Andrijevica se asienta en las tierras altas del noreste de Montenegro, donde el Zlorečica desemboca en el Lim y la carretera empieza a trepar hacia el macizo de Komovi. El pueblo es lo bastante pequeño como para cruzarlo a pie en diez minutos desde la plaza central: unas cuantas tiendas y cafeterías, una iglesia que asoma por encima de los tejados y el tráfico sin prisa de un lugar que lleva bastante más de un siglo siendo el centro administrativo de su valle. Las mañanas huelen a humo de leña y a heno recién segado antes que a salitre, y los ríos que pasan junto a las casas bajan lo bastante limpios como para tener truchas.

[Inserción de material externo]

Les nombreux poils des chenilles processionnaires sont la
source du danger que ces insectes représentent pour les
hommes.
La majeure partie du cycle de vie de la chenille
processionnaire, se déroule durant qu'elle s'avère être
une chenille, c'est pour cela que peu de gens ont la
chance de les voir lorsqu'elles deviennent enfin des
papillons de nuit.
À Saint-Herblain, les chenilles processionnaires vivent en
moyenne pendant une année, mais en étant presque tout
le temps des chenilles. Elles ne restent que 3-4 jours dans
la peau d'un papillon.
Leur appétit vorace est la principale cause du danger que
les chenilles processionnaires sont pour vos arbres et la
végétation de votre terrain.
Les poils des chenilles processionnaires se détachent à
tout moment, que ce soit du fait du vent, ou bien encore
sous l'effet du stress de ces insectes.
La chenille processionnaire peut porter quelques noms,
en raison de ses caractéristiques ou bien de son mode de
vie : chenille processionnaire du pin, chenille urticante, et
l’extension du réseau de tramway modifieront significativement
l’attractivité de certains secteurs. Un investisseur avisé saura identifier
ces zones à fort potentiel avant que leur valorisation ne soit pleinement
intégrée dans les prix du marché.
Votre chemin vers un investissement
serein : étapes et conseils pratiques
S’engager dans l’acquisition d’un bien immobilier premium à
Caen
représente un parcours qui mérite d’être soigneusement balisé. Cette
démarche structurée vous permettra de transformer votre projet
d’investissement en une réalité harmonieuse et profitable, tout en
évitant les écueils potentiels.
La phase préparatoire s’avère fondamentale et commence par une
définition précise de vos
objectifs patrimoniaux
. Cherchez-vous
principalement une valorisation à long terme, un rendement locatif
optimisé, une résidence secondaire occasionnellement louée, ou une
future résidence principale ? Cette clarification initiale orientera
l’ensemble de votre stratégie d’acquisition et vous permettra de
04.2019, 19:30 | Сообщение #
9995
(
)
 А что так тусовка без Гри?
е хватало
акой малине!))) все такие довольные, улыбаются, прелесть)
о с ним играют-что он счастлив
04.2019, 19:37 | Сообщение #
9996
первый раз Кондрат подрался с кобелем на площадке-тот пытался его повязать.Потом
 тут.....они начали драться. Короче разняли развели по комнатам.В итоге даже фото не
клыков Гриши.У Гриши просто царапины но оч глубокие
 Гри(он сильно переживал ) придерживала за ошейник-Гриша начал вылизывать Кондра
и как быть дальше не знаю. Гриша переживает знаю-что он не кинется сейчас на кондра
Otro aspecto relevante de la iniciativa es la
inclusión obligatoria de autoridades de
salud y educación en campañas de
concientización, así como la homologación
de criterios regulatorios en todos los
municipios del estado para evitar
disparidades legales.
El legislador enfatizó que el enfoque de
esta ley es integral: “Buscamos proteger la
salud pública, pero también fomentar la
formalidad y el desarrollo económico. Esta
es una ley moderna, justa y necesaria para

Lo que atrae a la mayoría de los visitantes es el territorio que se abre por encima del valle. Los Komovi están entre las montañas más imponentes y menos concurridas de Montenegro: cuernos de roca desnuda que se alzan sobre hayedos y praderas abiertas, a los que se llega por pistas que atraviesan los katun, los asentamientos de pastores donde las familias todavía suben el ganado en verano y hacen queso y kajmak. La temporada de senderismo va desde finales de primavera, cuando florecen los prados, hasta octubre, cuando las hayas se vuelven cobrizas. Las mismas carreteras continúan hacia el este, en dirección a Plav y las Prokletije, y hacia el oeste, hacia el Tara, de modo que el pueblo funciona como base para varios días de coche y caminatas más que como una parada de una sola noche. Los inviernos aquí son de nieve de verdad y de un silencio absoluto.